En outre, en plaçant dans son bref exposé la France comme possible partie primordiale d'une défense européenne mutualisée via le pooling&sharing, JD.Merchet fait émerger le parallèle (l'homothétie plutôt) avec la situation des USA au sein d'une OTAN essoufflée à la fois par le coût de ses engagements et par les crises financières et budgétaires qui touchent ses membres.
Nous serions donc appelés à accepter un rôle de primus inter pares avec nos cousins du Royaume-Uni, voire de leader, mais alors avec le surcoût que cela appelle sur les autres.
Situation que les USA disent ne plus vouloir soutenir au sein de l'OTAN.
Et que les Chinois se sont toujours gardés de revendiquer dans les diverses instances internationales, malgré les efforts déployés à vouloir les en convaincre (et pour cause, c'est pour diluer leur puissance-pouvoir de nuisance) ; et où ils continuent de prendre du poids tout en conservant une relative autonomie.
Si "le propre de la souveraineté est de s’imposer à tous sans compensation" (Louis-Firmin Laferrière), autant reconnaître que sur ce point la Chine est clairement souveraine...

Or notre modèle de fonctionnement, français, démocratique et européen, est tourné vers une gouvernance où la sécurité est somme toute assurée par une recherche de convergence des intérêts, et autant de concessions, dont le nombre a toute les probabilités d'être en proportion du nombre de participants... c'est l'idée de pot commun des concessions qui est censé cimenter l'Union.

Peut-être notre réflexion n'est-elle pas assez "à deux vitesses", dans le sens où elle n'intègrerait pas assez souvent les intérêts de la Pologne ou d'autres membres de l'UE dont certains peuvent également être partie de l'OTAN. Avec leurs schémas de pensée propre, non impériaux, non décolonisés dans la douleur, et non atomiquement dotés.
Notre tribune nationale devrait s'entendre comme devant nous permettre de fixer les objectifs que nous souhait=erions= atteindre, sachant qu'ils seront nécessairement discutés, et probablement dégradés, à l'échelon supranational.
Une sorte de coulisse avant le passage en scène européenne.
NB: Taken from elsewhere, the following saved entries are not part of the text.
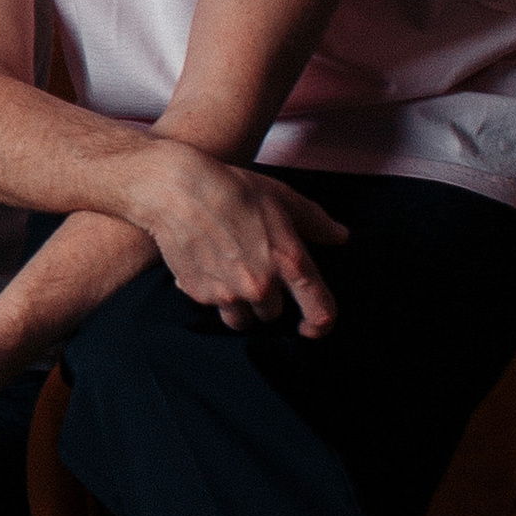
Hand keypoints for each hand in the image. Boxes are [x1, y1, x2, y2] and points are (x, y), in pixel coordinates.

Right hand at [130, 147, 346, 335]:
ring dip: (240, 306)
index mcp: (289, 262)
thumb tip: (340, 236)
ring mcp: (228, 293)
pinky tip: (207, 265)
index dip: (321, 325)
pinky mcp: (199, 294)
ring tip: (230, 276)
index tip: (312, 328)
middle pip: (272, 315)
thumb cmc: (232, 188)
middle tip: (253, 270)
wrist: (176, 189)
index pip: (319, 311)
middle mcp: (261, 285)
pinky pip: (213, 306)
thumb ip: (316, 221)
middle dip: (266, 299)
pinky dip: (212, 293)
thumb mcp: (282, 197)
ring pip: (242, 320)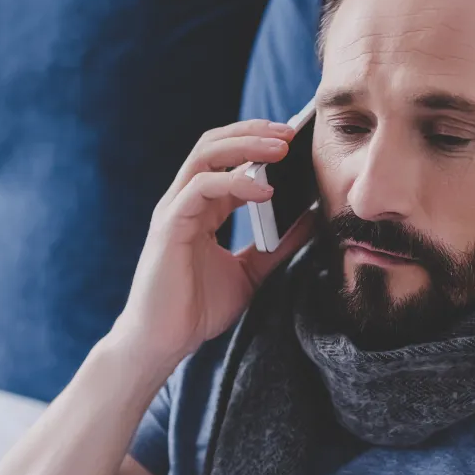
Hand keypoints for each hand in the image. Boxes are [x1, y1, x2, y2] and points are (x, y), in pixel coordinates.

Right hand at [108, 119, 316, 368]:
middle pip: (214, 145)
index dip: (259, 145)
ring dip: (245, 146)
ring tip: (282, 148)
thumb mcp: (251, 272)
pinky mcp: (169, 225)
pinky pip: (199, 188)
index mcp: (202, 208)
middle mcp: (185, 202)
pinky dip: (233, 182)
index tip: (296, 140)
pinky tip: (265, 191)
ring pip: (205, 156)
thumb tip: (310, 218)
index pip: (228, 159)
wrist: (163, 342)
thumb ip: (277, 245)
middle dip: (253, 133)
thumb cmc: (197, 308)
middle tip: (291, 132)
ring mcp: (174, 210)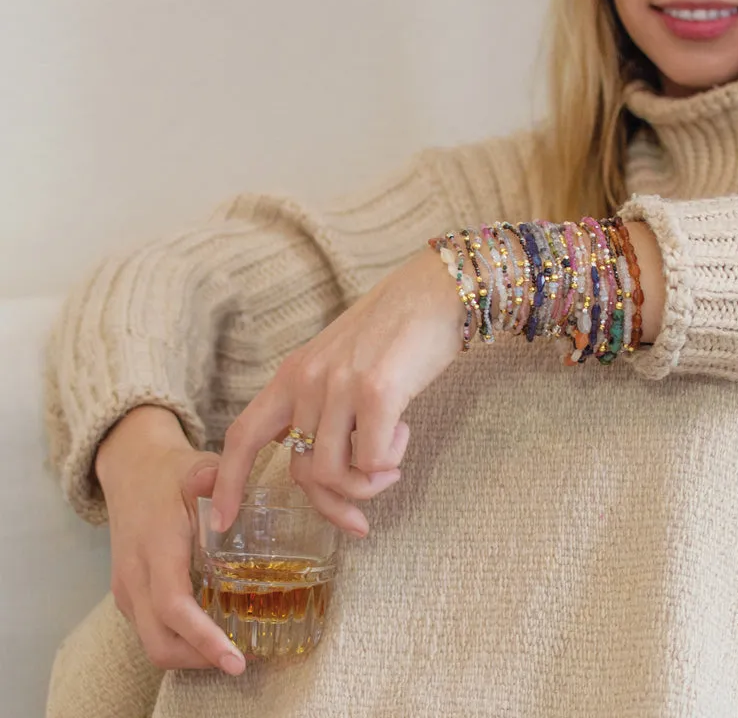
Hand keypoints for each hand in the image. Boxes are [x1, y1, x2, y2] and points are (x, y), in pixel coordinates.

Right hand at [95, 407, 246, 675]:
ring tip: (233, 650)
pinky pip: (150, 630)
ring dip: (190, 655)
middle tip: (243, 660)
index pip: (174, 606)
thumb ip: (217, 480)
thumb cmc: (171, 471)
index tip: (235, 658)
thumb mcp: (198, 468)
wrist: (131, 469)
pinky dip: (178, 641)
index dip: (203, 637)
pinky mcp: (128, 592)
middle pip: (159, 641)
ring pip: (152, 642)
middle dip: (199, 659)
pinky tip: (211, 631)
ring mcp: (127, 587)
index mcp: (156, 547)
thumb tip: (235, 491)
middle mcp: (135, 575)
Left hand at [211, 246, 466, 534]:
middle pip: (300, 473)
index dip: (230, 482)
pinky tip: (404, 432)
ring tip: (393, 458)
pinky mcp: (376, 392)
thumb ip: (320, 403)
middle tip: (360, 520)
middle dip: (333, 506)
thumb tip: (314, 459)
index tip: (225, 522)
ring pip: (334, 474)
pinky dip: (391, 461)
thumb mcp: (340, 362)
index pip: (244, 435)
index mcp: (293, 374)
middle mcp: (307, 380)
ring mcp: (339, 386)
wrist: (436, 290)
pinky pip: (372, 461)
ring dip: (368, 483)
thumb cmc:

Autant dire que le pan du voile soulevé par JD.Merchet est, comme il le dit lui-même, à lui seul LE morceau de la réflexion sur la défense nationale, et l'un des rares leviers laissés à notre disposition : car il reviendrait à mener l'étape préalable de structurer notre coulisse et notre jeu (tout en tenant compte de l'étape suivante, sur scène, et du public) avant que de s'élancer à rpoprement parler sur la scène de la défense européenne.
Limite à mon propos : il n'y bien évidemment pas de segmentation temporelle dans cette construction européenne ; nous sommes à la fois en coulisse et sur scène, avec un public qui bouge. Nos équipes devraient donc entretenir une communication entre ce backoffice (les think tanks, votre blog, les acteurs de la défense) et les échelons de discussion ministériels et expertaux (anticis, mertens et autres) de la galaxie UE.

Mais là, j'ai tout dit et je n'ai rien dit (comme d'hab' j'adore défoncer les portes ouvertes et dire des âneries).

Bien à vous,
Cl'H

2. Le vendredi 21 septembre 2012, 20:33 par perken

Synthèse très "percutante" mais comme toujours dans ce type d'exercice réflexif on reste à la surface des problèmes et on ne répond que très partiellement à la question: Quelle armée voulons-nous pourquoi faire? Quant à la criogénisation capacitaire ne nous y trompons pas, elle n'a de validité que la longévité des hommes qui "combinent" les savoir et les compétences (20/30 ans).